Tuesday, 5 November 2013

Nestle's L'Oreal stake really worth it!

"Nestle got their stake in L'Oreal when Bettencourt was worried that the socialist French government would nationalise her business and as such swapped half of the families fortune for a Nestle stake. Wow. so there is the history of THAT. And why this is important to minority shareholders is that there is a big event coming next year, in order for the company to buy the Nestle stake, at last evenings price they would have to pay at least 22.26 billion Euros. A lot of money. So stay tuned for this very important event."


To market, to market to buy a fat pig. Markets on Wall Street climbed off the worst of the day and managed to finish marginally higher. Locally the weakening Rand has been a bit of a problem for the inflationary outlook. So whilst the oil price has been trending lower and the petrol price locally is set to fall by 28 cents midnight tomorrow I think, the weaker currency means that perhaps this is short lived. Frack baby frack to paraphrase Sarah Palin. Palin could have been a single heartbeat away from the presidency. That could have happened. But I guess Bushisms and Palinisms went hand in hand, it could have been more of the same. Back to local, where we managed to add around one quarter of a percent on the local markets, a closing high for the year.

## SOURCE MATERIAL
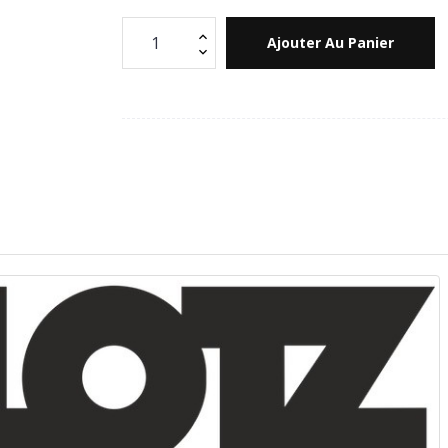
Ajouter Au Panier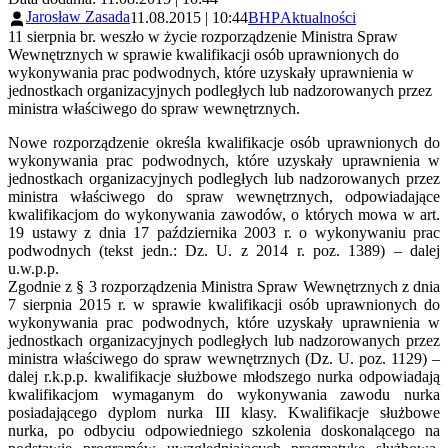
Jarosław Zasada
11.08.2015 | 10:44
BHP
Aktualności
11 sierpnia br. weszło w życie rozporządzenie Ministra Spraw
Wewnętrznych w sprawie kwalifikacji osób uprawnionych do
wykonywania prac podwodnych, które uzyskały uprawnienia w
jednostkach organizacyjnych podległych lub nadzorowanych przez
ministra właściwego do spraw wewnętrznych.
Nowe rozporządzenie określa kwalifikacje osób uprawnionych do
wykonywania prac podwodnych, które uzyskały uprawnienia w
jednostkach organizacyjnych podległych lub nadzorowanych przez
ministra właściwego do spraw wewnętrznych, odpowiadające
kwalifikacjom do wykonywania zawodów, o których mowa w art.
19 ustawy z dnia 17 października 2003 r. o wykonywaniu prac
podwodnych (tekst jedn.: Dz. U. z 2014 r. poz. 1389) – dalej
u.w.p.p.
Zgodnie z § 3 rozporządzenia Ministra Spraw Wewnętrznych z dnia
7 sierpnia 2015 r. w sprawie kwalifikacji osób uprawnionych do
wykonywania prac podwodnych, które uzyskały uprawnienia w
jednostkach organizacyjnych podległych lub nadzorowanych przez
ministra właściwego do spraw wewnętrznych (Dz. U. poz. 1129) –
dalej r.k.p.p. kwalifikacje służbowe młodszego nurka odpowiadają
kwalifikacjom wymaganym do wykonywania zawodu nurka
posiadającego dyplom nurka III klasy. Kwalifikacje służbowe
nurka, po odbyciu odpowiedniego szkolenia doskonalącego na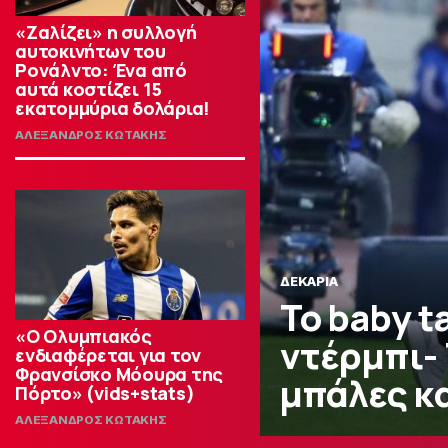
«Ζαλίζει» η συλλογή
αυτοκινήτων του
Ρονάλντο: Ένα από
αυτά κοστίζει 15
εκατομμύρια δολάρια!
ΑΛΕΞΑΝΔΡΟΣ ΚΩΤΑΚΗΣ
ΔΕΚΑΡΙΑ
Το baby t
«Ο Ολυμπιακός
ντέρμπι-
ενδιαφέρεται για τον
Φρανσίσκο Μόουρα της
μπάλες κ
Πόρτο» (vids+stats)
ΑΛΕΞΑΝΔΡΟΣ ΚΩΤΑΚΗΣ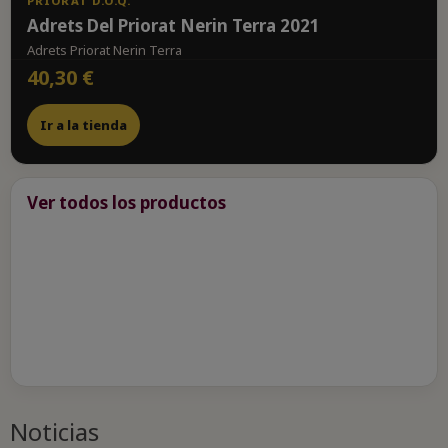
PRIORAT D.O.Q.
Adrets Del Priorat Nerin Terra 2021
Adrets Priorat Nerin Terra
40,30 €
Ir a la tienda
Ver todos los productos
Noticias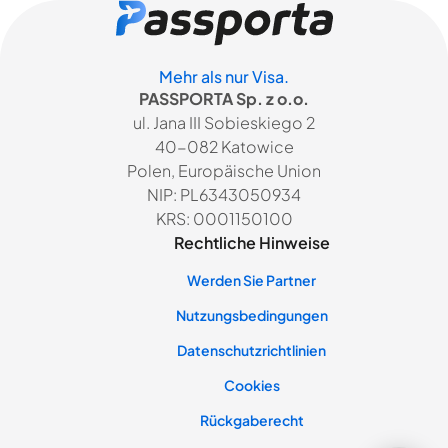
Mehr als nur Visa.
PASSPORTA Sp. z o.o.
ul. Jana III Sobieskiego 2
40-082 Katowice
Polen, Europäische Union
NIP: PL6343050934
KRS: 0001150100
Rechtliche Hinweise
Werden Sie Partner
Nutzungsbedingungen
Datenschutzrichtlinien
Cookies
Rückgaberecht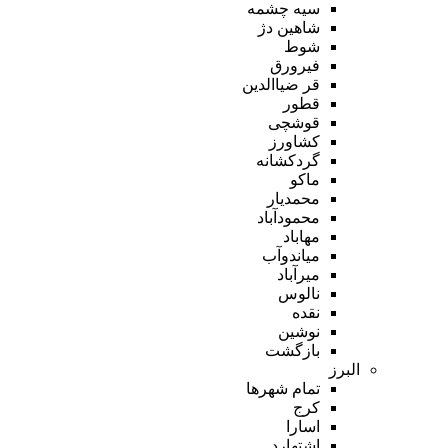
سیه چشمه
شاهین دژ
شوط
فیرورق
قر ضیاالدین
قطور
قوشچی
کشاورز
گردکشانه
ماکو
محمدیار
محمودآباد
مهاباد
میاندوآب
میرآباد
نالوس
نقده
نوشین
بازگشت
البرز
تمام شهر‌ها
کرج
اسارا
اشتهارد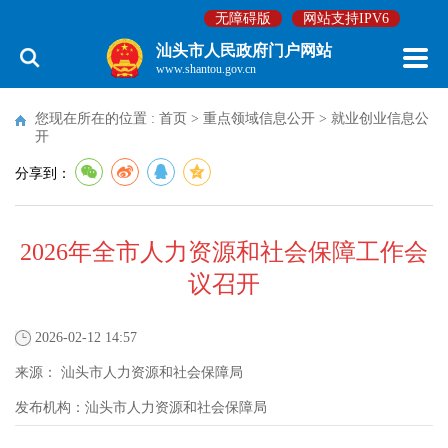
无障碍版
网站支持IPV6
汕头市人民政府门户网站
www.shantou.gov.cn
您现在所在的位置 :
首页
>
重点领域信息公开
>
就业创业信息公
开
分享到：
2026年全市人力资源和社会保障工作会
议召开
2026-02-12 14:57
来源：
汕头市人力资源和社会保障局
发布机构：
汕头市人力资源和社会保障局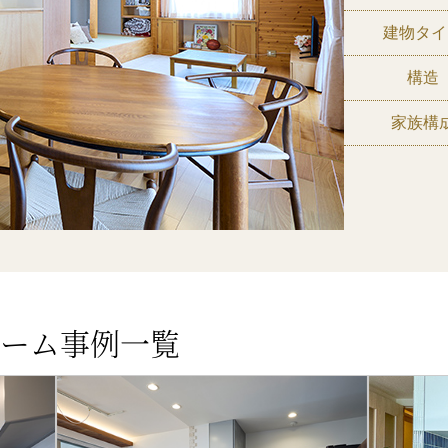
建物タイ
構造
家族構
ーム事例一覧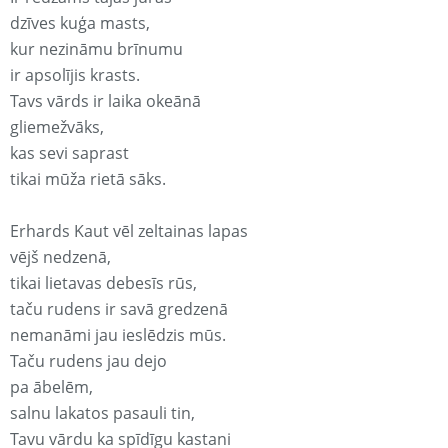
dzīves kuģa masts,
kur nezināmu brīnumu
ir apsolījis krasts.
Tavs vārds ir laika okeānā
gliemežvāks,
kas sevi saprast
tikai mūža rietā sāks.
Erhards Kaut vēl zeltainas lapas
vējš nedzenā,
tikai lietavas debesīs rūs,
taču rudens ir savā gredzenā
nemanāmi jau ieslēdzis mūs.
Taču rudens jau dejo
pa ābelēm,
salnu lakatos pasauli tin,
Tavu vārdu ka spīdīgu kastani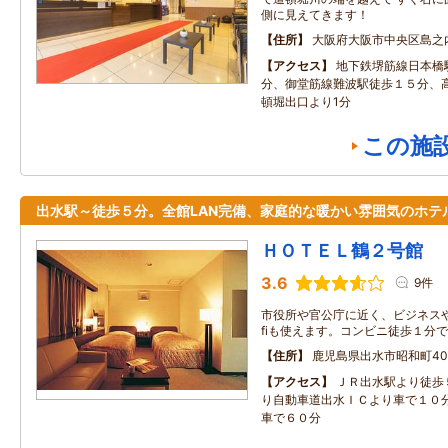
側に見えてきます！
住所
大阪府大阪市中央区島之
アクセス
地下鉄堺筋線日本橋
分、御堂筋線難波駅徒歩１５分、
頓堀出口より1分
この施
出水駅～徒歩５分。全館LAN完備、家庭的な暖かい雰囲気のホテ
ＨＯＴＥＬ鶴２号館
3.6
9件
市役所や官公庁に近く、ビジネスや
fiも使えます。コンビニ徒歩１分
住所
鹿児島県出水市昭和町40
アクセス
ＪＲ出水駅より徒歩
り自動車道出水ＩＣより車で１０分
車で６０分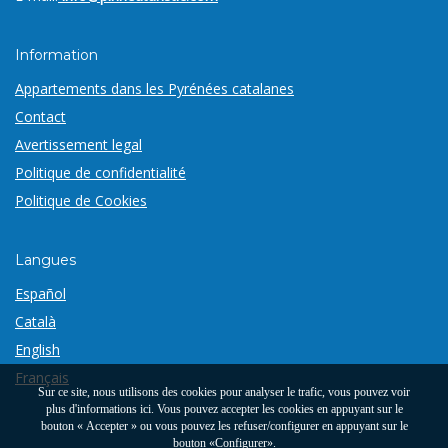
Information
Appartements dans les Pyrénées catalanes
Contact
Avertissement legal
Politique de confidentialité
Politique de Cookies
Langues
Español
Català
English
Français
Sur ce site, nous utilisons des cookies pour analyser le trafic, vous pouvez voir
plus d'informations
ici
. Vous pouvez accepter les cookies en appuyant sur le
bouton « Accepter » ou vous pouvez les refuser/configurer en appuyant sur le
bouton «Configurer».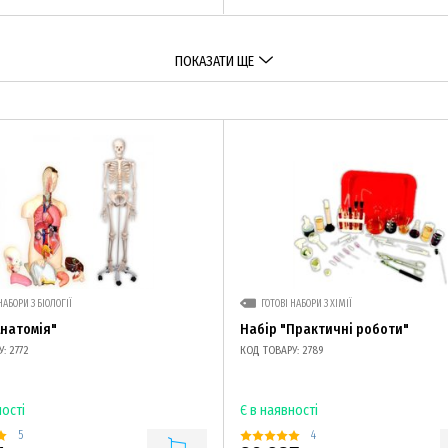
ПОКАЗАТИ ЩЕ
НАБОРИ З БІОЛОГІЇ
ГОТОВІ НАБОРИ З ХІМІЇ
Анатомія"
Набір "Практичні роботи"
: 2772
КОД ТОВАРУ: 2789
ності
Є в наявності
5
4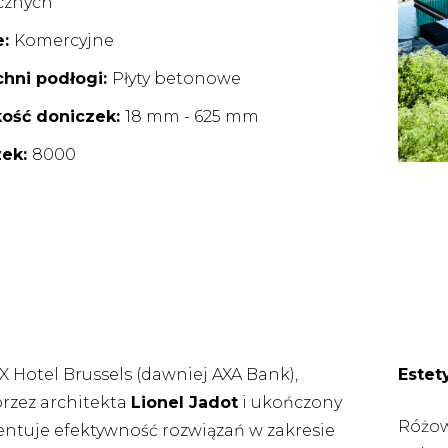
icznych
e:
Komercyjne
hni podłogi:
Płyty betonowe
kość doniczek:
18 mm - 625 mm
zek:
8000
X Hotel Brussels (dawniej AXA Bank),
Estet
rzez architekta
Lionel Jadot
i ukończony
Różow
entuje efektywność rozwiązań w zakresie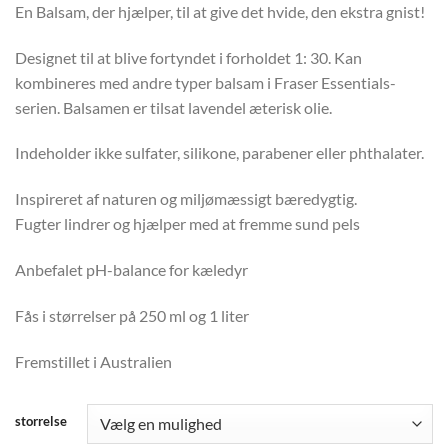
En Balsam, der hjælper, til at give det hvide, den ekstra gnist!
Designet til at blive fortyndet i forholdet 1: 30. Kan
kombineres med andre typer balsam i Fraser Essentials-
serien. Balsamen er tilsat lavendel æterisk olie.
Indeholder ikke sulfater, silikone, parabener eller phthalater.
Inspireret af naturen og miljømæssigt bæredygtig.
Fugter lindrer og hjælper med at fremme sund pels
Anbefalet pH-balance for kæledyr
Fås i størrelser på 250 ml og 1 liter
Fremstillet i Australien
storrelse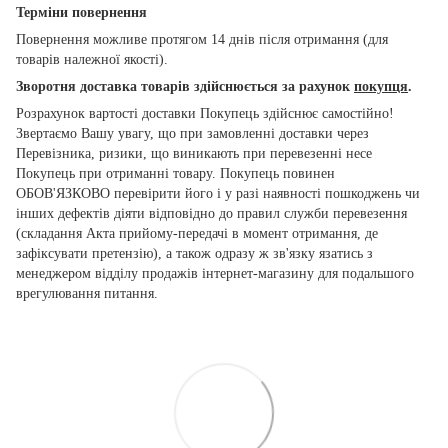
Терміни повернення
Повернення можливе протягом 14 днів після отримання (для
товарів належної якості).
Зворотня доставка товарів здійснюється за рахунок
покупця
.
Розрахунок вартості доставки Покупець здійснює самостійно!
Звертаємо Вашу увагу, що при замовленні доставки через
Перевізника, ризики, що виникають при перевезенні несе
Покупець при отриманні товару. Покупець повинен
ОБОВ'ЯЗКОВО перевірити його і у разі наявності пошкоджень чи
інших дефектів діяти відповідно до правил служби перевезення
(складання Акта прийому-передачі в момент отримання, де
зафіксувати претензію), а також одразу ж зв'язку язатись з
менеджером відділу продажів інтернет-магазину для подальшого
врегулювання питання.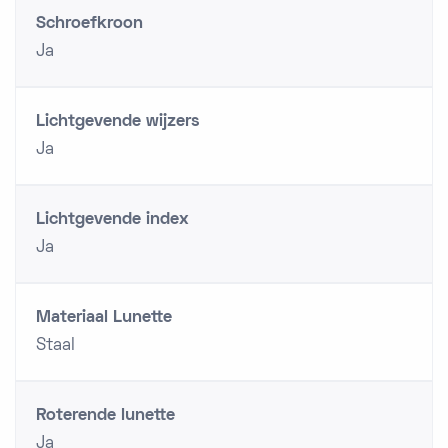
Schroefkroon
Ja
Lichtgevende wijzers
Ja
Lichtgevende index
Ja
Materiaal Lunette
Staal
Roterende lunette
Ja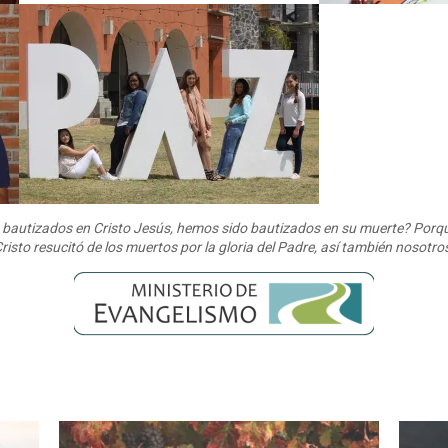
o bautizados en Cristo Jesús, hemos sido bautizados en su muerte? Porq
risto resucitó de los muertos por la gloria del Padre, así también noso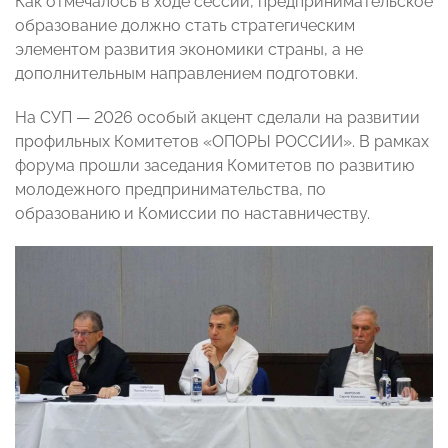
Как отмечалось в ходе сессии, предпринимательское
образование должно стать стратегическим
элементом развития экономики страны, а не
дополнительным направлением подготовки.
На СУП — 2026 особый акцент сделали на развитии
профильных Комитетов «ОПОРЫ РОССИИ». В рамках
форума прошли заседания Комитетов по развитию
молодежного предпринимательства, по
образованию и Комиссии по наставничеству.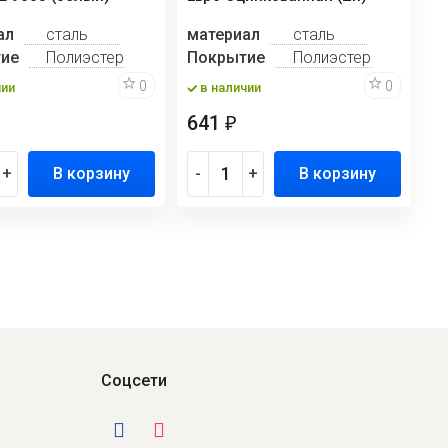
ал
сталь
материал
сталь
ие
Полиэстер
Покрытие
Полиэстер
0
0
чии
в наличии
641
₽
+
В корзину
-
+
В корзину
Соцсети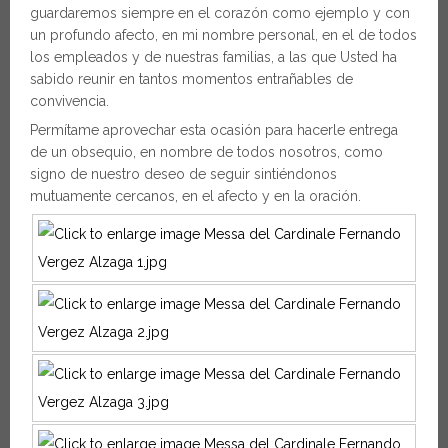
guardaremos siempre en el corazón como ejemplo y con
un profundo afecto, en mi nombre personal, en el de todos
los empleados y de nuestras familias, a las que Usted ha
sabido reunir en tantos momentos entrañables de
convivencia.
Permítame aprovechar esta ocasión para hacerle entrega
de un obsequio, en nombre de todos nosotros, como
signo de nuestro deseo de seguir sintiéndonos
mutuamente cercanos, en el afecto y en la oración.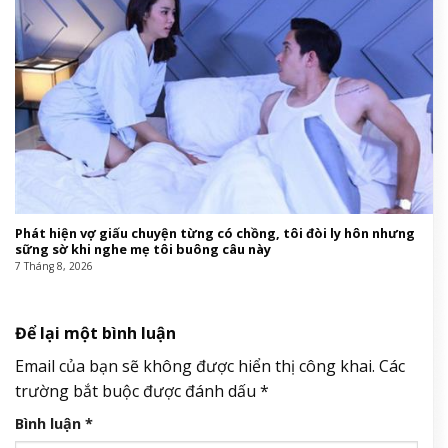
Phát hiện vợ giấu chuyện từng có chồng, tôi đòi ly hôn nhưng
sững sờ khi nghe mẹ tôi buông câu này
7 Tháng 8, 2026
Để lại một bình luận
Email của bạn sẽ không được hiển thị công khai.
Các
trường bắt buộc được đánh dấu
*
Bình luận
*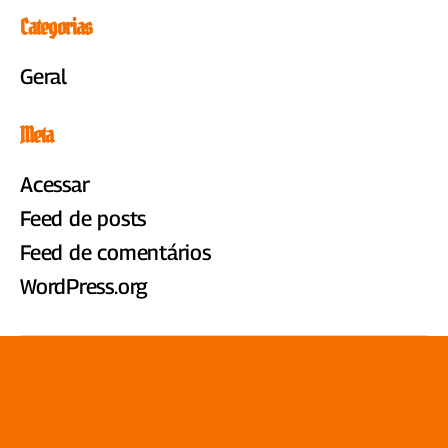
Categorias
Geral
Meta
Acessar
Feed de posts
Feed de comentários
WordPress.org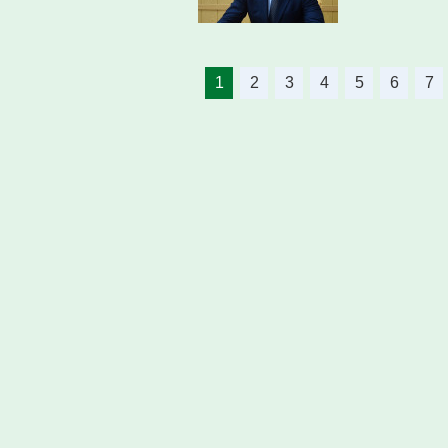
1
2
3
4
5
6
7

## EXERCISE AIM
Reproduce everything in the Nestle and L'Oreal post from "To market, to" down to "for the year.". These lines have nothing to do with the post about Nestle's L'Oreal stake.

## RESPONSE AREA
To market, to market to buy a fat pig. Markets on Wall Street climbed off the worst of the day and managed to finish marginally higher. Locally the weakening Rand has been a bit of a problem for the inflationary outlook. So whilst the oil price has been trending lower and the petrol price locally is set to fall by 28 cents midnight tomorrow I think, the weaker currency means that perhaps this is short lived. Frack baby frack to paraphrase Sarah Palin. Palin could have been a single heartbeat away from the presidency. That could have happened. But I guess Bushisms and Palinisms went hand in hand, it could have been more of the same. Back to local, where we managed to add around one quarter of a percent on the local markets, a closing high for the year.